_DO THIS_: Rewrite the listing below with "common name" renamed to "vernacular name" wherever it occurs, leaving every other line as it is.

┌────────

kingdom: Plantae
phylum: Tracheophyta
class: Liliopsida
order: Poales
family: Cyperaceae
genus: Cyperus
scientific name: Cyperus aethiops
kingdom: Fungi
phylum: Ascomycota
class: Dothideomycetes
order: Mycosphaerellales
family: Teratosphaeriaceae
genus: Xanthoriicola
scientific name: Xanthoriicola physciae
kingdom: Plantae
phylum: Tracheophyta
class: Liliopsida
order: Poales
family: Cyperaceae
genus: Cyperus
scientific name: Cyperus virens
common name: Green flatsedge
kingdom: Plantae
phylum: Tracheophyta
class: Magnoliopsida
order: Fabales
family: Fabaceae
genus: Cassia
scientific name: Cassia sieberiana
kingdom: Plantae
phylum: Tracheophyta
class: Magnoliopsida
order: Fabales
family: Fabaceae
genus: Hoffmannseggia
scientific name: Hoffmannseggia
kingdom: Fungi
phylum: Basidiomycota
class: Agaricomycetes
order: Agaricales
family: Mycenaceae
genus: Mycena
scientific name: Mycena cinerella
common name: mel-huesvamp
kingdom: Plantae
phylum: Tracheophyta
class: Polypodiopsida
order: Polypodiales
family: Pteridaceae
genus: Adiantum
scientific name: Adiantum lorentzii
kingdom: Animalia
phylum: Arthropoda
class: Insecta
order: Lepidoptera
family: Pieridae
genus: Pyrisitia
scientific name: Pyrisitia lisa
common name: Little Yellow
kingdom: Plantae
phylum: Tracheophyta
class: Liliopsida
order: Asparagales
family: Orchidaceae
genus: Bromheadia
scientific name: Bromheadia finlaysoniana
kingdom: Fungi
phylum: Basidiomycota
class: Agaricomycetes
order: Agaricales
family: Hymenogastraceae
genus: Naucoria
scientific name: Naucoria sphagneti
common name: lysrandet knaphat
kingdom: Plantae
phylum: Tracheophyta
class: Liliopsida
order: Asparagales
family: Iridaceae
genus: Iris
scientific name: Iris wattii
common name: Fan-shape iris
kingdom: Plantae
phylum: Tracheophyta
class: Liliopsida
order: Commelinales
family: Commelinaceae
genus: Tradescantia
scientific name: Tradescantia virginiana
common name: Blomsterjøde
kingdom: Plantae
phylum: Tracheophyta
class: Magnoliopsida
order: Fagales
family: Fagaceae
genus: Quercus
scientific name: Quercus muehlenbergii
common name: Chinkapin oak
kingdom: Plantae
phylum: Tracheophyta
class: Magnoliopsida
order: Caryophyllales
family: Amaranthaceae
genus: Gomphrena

└────────

_REPLY_:
kingdom: Plantae
phylum: Tracheophyta
class: Liliopsida
order: Poales
family: Cyperaceae
genus: Cyperus
scientific name: Cyperus aethiops
kingdom: Fungi
phylum: Ascomycota
class: Dothideomycetes
order: Mycosphaerellales
family: Teratosphaeriaceae
genus: Xanthoriicola
scientific name: Xanthoriicola physciae
kingdom: Plantae
phylum: Tracheophyta
class: Liliopsida
order: Poales
family: Cyperaceae
genus: Cyperus
scientific name: Cyperus virens
vernacular name: Green flatsedge
kingdom: Plantae
phylum: Tracheophyta
class: Magnoliopsida
order: Fabales
family: Fabaceae
genus: Cassia
scientific name: Cassia sieberiana
kingdom: Plantae
phylum: Tracheophyta
class: Magnoliopsida
order: Fabales
family: Fabaceae
genus: Hoffmannseggia
scientific name: Hoffmannseggia
kingdom: Fungi
phylum: Basidiomycota
class: Agaricomycetes
order: Agaricales
family: Mycenaceae
genus: Mycena
scientific name: Mycena cinerella
vernacular name: mel-huesvamp
kingdom: Plantae
phylum: Tracheophyta
class: Polypodiopsida
order: Polypodiales
family: Pteridaceae
genus: Adiantum
scientific name: Adiantum lorentzii
kingdom: Animalia
phylum: Arthropoda
class: Insecta
order: Lepidoptera
family: Pieridae
genus: Pyrisitia
scientific name: Pyrisitia lisa
vernacular name: Little Yellow
kingdom: Plantae
phylum: Tracheophyta
class: Liliopsida
order: Asparagales
family: Orchidaceae
genus: Bromheadia
scientific name: Bromheadia finlaysoniana
kingdom: Fungi
phylum: Basidiomycota
class: Agaricomycetes
order: Agaricales
family: Hymenogastraceae
genus: Naucoria
scientific name: Naucoria sphagneti
vernacular name: lysrandet knaphat
kingdom: Plantae
phylum: Tracheophyta
class: Liliopsida
order: Asparagales
family: Iridaceae
genus: Iris
scientific name: Iris wattii
vernacular name: Fan-shape iris
kingdom: Plantae
phylum: Tracheophyta
class: Liliopsida
order: Commelinales
family: Commelinaceae
genus: Tradescantia
scientific name: Tradescantia virginiana
vernacular name: Blomsterjøde
kingdom: Plantae
phylum: Tracheophyta
class: Magnoliopsida
order: Fagales
family: Fagaceae
genus: Quercus
scientific name: Quercus muehlenbergii
vernacular name: Chinkapin oak
kingdom: Plantae
phylum: Tracheophyta
class: Magnoliopsida
order: Caryophyllales
family: Amaranthaceae
genus: Gomphrena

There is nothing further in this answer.